[Questions]
1. In the PostgreSQL access walkthrough, why should the new lines be added above any uncommented line in pg_hba.conf?
2. Resume the PostgreSQL access walkthrough after its final line.

[Text block]
══════════

Give all users access to your local database by editing pg_hba.conf. You got the path from the last psql command just above. It's probably something like /etc/postgresql/12/main/pg_hba.conf. Edit it and add the following above any uncommented line (PostgreSQL uses the first match):

host    all             all        127.0.0.1/32            trust
host    all             all        ::1/128                 trust

Restart PostgreSQL for the changes to take effect:

sudo systemctl restart postgresql

Test connectivity:

psql -h localhost -U whelk whelk_dev
psql (12.5 (Ubuntu 12.5-0ubuntu0.20.04.1))
SSL connection (protocol: TLSv1.3, cipher: TLS_AES_256_GCM_SHA384, bits: 256, compression: off)

══════════

[Data excerpt]
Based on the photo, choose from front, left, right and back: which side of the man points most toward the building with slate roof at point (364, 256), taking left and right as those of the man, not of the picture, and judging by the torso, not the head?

══════════

[Your responses]
1. PostgreSQL uses the first match.

2.
Type "help" for help.

whelk_dev=> \q

Setting up Elasticsearch

Edit /etc/elasticsearch/elasticsearch.yml. Uncomment cluster.name and set it to something unique on the network. This name is later specified when you configure the XL system.

Next, install the ICU Analysis plugin:

sudo /usr/share/elasticsearch/bin/elasticsearch-plugin install analysis-icu

Finally, (re)start Elasticsearch:

sudo systemctl restart elasticsearch

(To adjust the JVM heap size for Elasticsearch, edit /etc/elasticsearch/jvm.options and then restart Elasticsearch.)

Configuring secrets

Use librisxl/secret.properties.in as a starting point:

cd librisxl
cp secret.properties.in secret.properties
# In secret.properties, set:
# - elasticCluster to whatever you set cluster.name to in the Elasticsearch configuration above.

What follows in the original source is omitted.